*** Provided data Section Begins ***

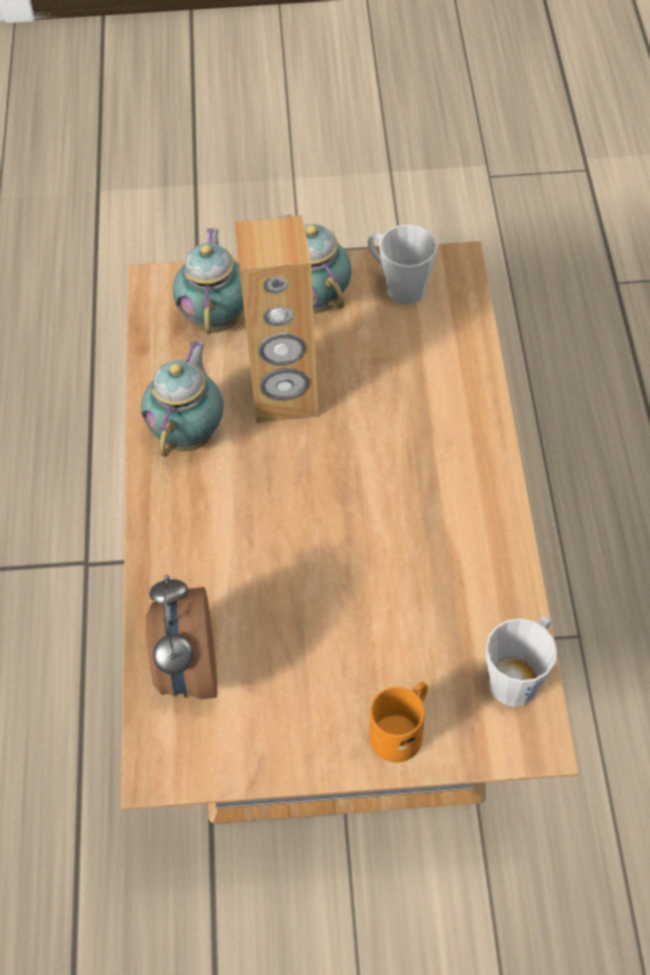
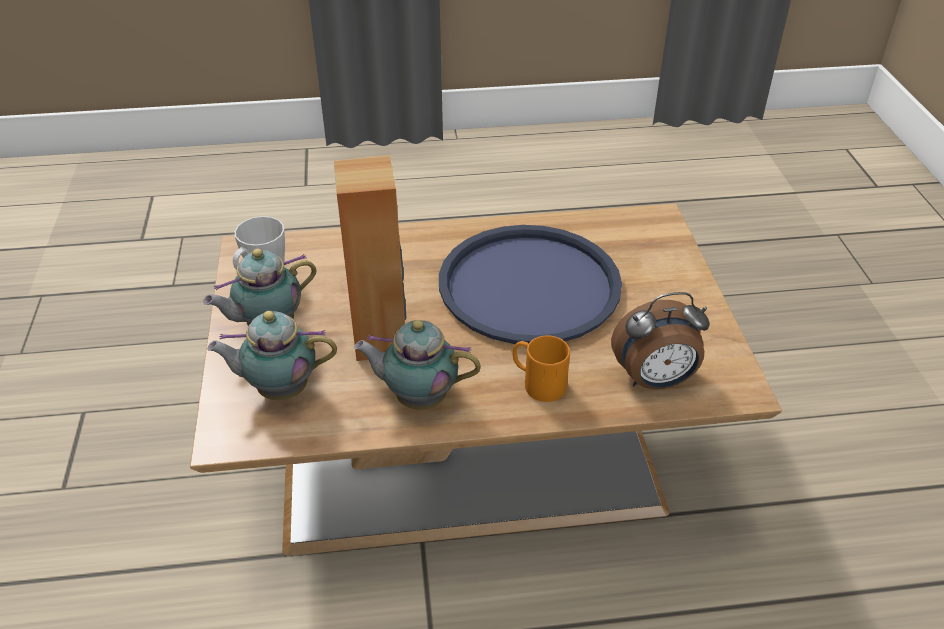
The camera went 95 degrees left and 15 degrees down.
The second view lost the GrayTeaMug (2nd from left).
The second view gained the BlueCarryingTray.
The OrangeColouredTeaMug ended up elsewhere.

*** Provided data Section Ends ***

The problem
Could you report how many lines of the listing above hold "left"? Only the number is needed.

Response to the exercise
2